26.09.2011 - UNESCOPRESS

Irina Bokova expressed her sincere condolences on the passing of Wangari Maathai

© Martin RoweWangari Maathai was the 2004 Nobel Peace Prize winner

The Director-General of UNESCO, Irina Bokova, expressed her deep sadness and sincere condolences on the passing of Ms. Wangari Maathai, who died on 25 September 2011 at the age of 71.

Professor Wangari Maathai was the first African woman to win the Nobel Peace Prize. This was awarded to her in 2004 in recognition of her work for sustainable development, democracy and peace. Her tireless work in pursuit of these values, through her Green Belt Movement, founded in 1977, as well as numerous other activities, also earned her a nomination as a United Nations Messenger of Peace in 2009.

Ms. Maathai fought tirelessly to challenge gender inequality by providing positive examples of women’s achievements.
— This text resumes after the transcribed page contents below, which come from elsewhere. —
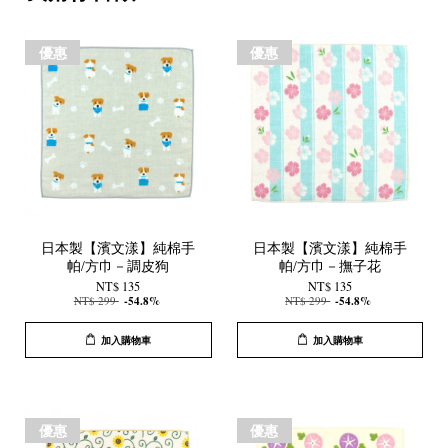
優惠
優惠
日本製【濱文漾】純棉手
日本製【濱文漾】純棉手
帕/方巾－調皮狗
帕/方巾－撫子花
NT$ 135
NT$ 135
NT$ 299
-54.8%
NT$ 299
-54.8%
加入購物車
加入購物車
優惠
優惠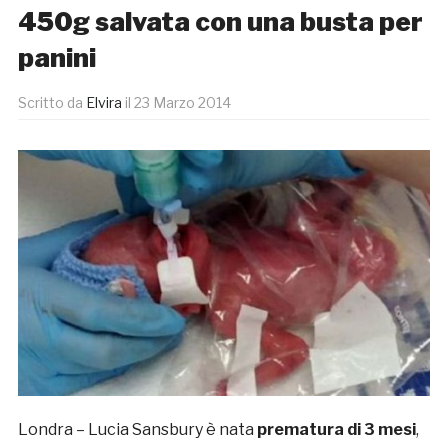
450g salvata con una busta per
panini
Scritto da
Elvira
il
23 Marzo 2014
Londra – Lucia Sansbury è nata
prematura di 3 mesi
,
She put this into practice through the Green Belt Movement, which encouraged poor rural women to plant trees and to utilize natural resources in order to overcome problems of poverty and hunger. She argued that these examples of women’s achievements should provide a powerful message to men, and for women themselves. In 2005, Ms. Maathai was a keynote speaker at the International Scientific Conference on biodiversity held at UNESCO in the presence of the French President Jacques Chirac, other dignitaries, and scientists.

Wangari Maathai was an outstanding example to all. She was a pioneer, a visionary and a leader. She showed through her life and her work how individuals can work for a culture of peace, and promote gender equality and environmental reform. In all of this, she incarnated the core values of UNESCO and the priorities that guide the Organization’s work.

The Director-General stated that UNESCO would continue to work in support of Wangari Maathai’s legacy in Africa and beyond.